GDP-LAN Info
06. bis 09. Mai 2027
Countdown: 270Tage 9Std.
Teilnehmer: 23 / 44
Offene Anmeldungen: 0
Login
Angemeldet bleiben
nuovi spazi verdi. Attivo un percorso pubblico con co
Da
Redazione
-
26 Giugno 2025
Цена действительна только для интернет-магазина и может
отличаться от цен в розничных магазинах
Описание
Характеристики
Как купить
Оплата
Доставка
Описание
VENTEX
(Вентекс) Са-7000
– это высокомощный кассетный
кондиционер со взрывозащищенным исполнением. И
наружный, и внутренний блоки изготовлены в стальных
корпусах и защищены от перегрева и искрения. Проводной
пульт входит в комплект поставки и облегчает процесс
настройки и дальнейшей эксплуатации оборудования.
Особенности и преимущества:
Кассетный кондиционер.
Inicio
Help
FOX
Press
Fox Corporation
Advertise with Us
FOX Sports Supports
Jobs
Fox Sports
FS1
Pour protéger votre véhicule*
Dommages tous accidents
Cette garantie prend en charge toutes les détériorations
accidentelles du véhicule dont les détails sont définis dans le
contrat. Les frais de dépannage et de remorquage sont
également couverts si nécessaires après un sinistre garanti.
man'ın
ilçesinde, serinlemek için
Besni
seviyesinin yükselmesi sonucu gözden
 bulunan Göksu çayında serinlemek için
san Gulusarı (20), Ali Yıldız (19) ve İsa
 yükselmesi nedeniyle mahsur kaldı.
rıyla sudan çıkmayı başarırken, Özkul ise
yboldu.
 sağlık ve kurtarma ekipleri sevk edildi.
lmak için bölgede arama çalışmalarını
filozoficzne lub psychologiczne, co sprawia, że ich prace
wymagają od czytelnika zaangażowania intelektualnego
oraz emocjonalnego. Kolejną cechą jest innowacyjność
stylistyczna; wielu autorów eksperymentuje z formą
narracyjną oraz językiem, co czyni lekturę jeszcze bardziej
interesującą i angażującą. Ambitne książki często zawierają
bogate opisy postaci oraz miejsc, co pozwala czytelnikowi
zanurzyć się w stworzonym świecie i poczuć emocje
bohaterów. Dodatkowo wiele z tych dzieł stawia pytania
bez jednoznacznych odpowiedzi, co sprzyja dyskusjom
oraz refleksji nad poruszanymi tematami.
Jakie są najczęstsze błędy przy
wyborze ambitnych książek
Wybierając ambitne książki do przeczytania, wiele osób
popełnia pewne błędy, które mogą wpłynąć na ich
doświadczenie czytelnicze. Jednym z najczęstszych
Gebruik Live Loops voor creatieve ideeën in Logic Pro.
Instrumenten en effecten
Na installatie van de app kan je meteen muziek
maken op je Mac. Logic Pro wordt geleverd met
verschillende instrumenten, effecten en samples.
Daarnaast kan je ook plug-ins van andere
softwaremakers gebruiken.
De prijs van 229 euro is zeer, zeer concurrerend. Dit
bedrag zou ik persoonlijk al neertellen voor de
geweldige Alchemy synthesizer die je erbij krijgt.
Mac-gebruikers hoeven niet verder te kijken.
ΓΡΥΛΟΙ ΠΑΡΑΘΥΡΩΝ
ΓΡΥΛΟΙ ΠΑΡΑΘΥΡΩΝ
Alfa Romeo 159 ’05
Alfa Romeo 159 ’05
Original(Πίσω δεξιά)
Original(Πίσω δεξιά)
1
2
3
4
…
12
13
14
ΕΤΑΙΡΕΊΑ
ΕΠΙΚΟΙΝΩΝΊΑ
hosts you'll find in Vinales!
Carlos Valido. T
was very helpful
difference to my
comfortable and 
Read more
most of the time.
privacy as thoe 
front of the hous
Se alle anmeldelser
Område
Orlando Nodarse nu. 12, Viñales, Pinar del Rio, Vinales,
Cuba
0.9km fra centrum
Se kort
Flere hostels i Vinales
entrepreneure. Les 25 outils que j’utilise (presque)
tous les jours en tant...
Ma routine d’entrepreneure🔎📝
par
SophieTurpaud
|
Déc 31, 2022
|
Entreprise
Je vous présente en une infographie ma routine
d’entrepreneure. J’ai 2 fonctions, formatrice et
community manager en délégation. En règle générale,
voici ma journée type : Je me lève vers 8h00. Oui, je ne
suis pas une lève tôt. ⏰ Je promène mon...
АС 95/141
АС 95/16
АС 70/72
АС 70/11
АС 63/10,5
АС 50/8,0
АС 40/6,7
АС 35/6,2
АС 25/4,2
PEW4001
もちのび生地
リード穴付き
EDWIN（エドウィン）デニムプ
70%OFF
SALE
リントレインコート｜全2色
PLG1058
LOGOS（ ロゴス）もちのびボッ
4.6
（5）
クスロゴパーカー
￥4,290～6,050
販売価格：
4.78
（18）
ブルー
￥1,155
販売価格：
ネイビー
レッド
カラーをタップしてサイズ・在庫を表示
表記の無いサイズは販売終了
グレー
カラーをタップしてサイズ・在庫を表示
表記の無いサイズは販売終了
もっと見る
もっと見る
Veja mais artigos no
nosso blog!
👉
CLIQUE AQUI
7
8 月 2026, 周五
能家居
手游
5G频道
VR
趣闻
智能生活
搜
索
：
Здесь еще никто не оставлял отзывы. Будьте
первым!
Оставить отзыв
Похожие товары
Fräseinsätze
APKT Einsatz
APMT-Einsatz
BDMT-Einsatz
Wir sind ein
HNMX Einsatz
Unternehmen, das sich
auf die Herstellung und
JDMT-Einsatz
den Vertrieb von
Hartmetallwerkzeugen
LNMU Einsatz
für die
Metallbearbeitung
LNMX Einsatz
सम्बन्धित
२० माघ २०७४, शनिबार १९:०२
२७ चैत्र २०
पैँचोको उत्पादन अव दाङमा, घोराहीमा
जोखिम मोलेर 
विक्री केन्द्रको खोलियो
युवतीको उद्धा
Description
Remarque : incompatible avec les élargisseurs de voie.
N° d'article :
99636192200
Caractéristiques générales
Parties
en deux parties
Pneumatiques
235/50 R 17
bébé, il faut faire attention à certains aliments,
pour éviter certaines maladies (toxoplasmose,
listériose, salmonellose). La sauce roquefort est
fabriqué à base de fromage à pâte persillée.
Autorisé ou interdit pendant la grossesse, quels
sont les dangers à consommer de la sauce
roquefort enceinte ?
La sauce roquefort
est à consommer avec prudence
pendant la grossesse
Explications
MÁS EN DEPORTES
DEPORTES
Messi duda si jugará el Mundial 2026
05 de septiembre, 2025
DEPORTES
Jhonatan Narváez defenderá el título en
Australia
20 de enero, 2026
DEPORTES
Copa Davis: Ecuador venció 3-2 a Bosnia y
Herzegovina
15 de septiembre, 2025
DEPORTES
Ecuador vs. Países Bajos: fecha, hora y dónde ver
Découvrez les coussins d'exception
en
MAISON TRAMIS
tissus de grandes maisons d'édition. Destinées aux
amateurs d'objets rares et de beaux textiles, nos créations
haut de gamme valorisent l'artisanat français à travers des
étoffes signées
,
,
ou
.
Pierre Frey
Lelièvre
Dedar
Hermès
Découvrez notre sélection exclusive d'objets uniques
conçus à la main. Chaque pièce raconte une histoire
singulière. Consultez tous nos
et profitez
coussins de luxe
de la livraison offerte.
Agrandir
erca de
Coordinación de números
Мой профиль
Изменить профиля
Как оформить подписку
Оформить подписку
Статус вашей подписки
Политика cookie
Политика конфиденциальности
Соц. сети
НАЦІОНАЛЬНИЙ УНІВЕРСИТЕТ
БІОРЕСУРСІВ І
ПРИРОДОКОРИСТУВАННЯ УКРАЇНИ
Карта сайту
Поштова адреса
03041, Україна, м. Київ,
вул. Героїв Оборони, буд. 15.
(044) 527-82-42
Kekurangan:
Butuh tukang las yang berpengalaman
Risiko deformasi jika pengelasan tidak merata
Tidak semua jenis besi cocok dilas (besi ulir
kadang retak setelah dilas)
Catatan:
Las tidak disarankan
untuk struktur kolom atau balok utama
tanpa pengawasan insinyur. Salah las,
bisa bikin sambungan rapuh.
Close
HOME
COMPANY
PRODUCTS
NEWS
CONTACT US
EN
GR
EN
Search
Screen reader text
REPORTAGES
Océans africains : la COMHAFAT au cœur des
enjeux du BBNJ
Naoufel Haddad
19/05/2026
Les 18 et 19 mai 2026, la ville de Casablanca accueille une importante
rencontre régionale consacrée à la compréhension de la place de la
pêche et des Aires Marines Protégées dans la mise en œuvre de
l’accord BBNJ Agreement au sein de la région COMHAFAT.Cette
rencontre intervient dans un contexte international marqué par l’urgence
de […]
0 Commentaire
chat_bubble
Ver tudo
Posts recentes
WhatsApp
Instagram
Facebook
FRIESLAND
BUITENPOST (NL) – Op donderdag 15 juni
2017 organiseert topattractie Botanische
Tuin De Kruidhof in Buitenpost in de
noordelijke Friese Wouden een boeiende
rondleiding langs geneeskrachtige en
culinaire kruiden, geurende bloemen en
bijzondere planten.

▸ Exercise goal
From the entries above, return exactly the line containing "BDMT-Einsatz", the line containing "२७ चैत्र २०", and all lines between, and nothing else.

▸ Result of this task
BDMT-Einsatz
Wir sind ein
HNMX Einsatz
Unternehmen, das sich
auf die Herstellung und
JDMT-Einsatz
den Vertrieb von
Hartmetallwerkzeugen
LNMU Einsatz
für die
Metallbearbeitung
LNMX Einsatz
सम्बन्धित
२० माघ २०७४, शनिबार १९:०२
२७ चैत्र २०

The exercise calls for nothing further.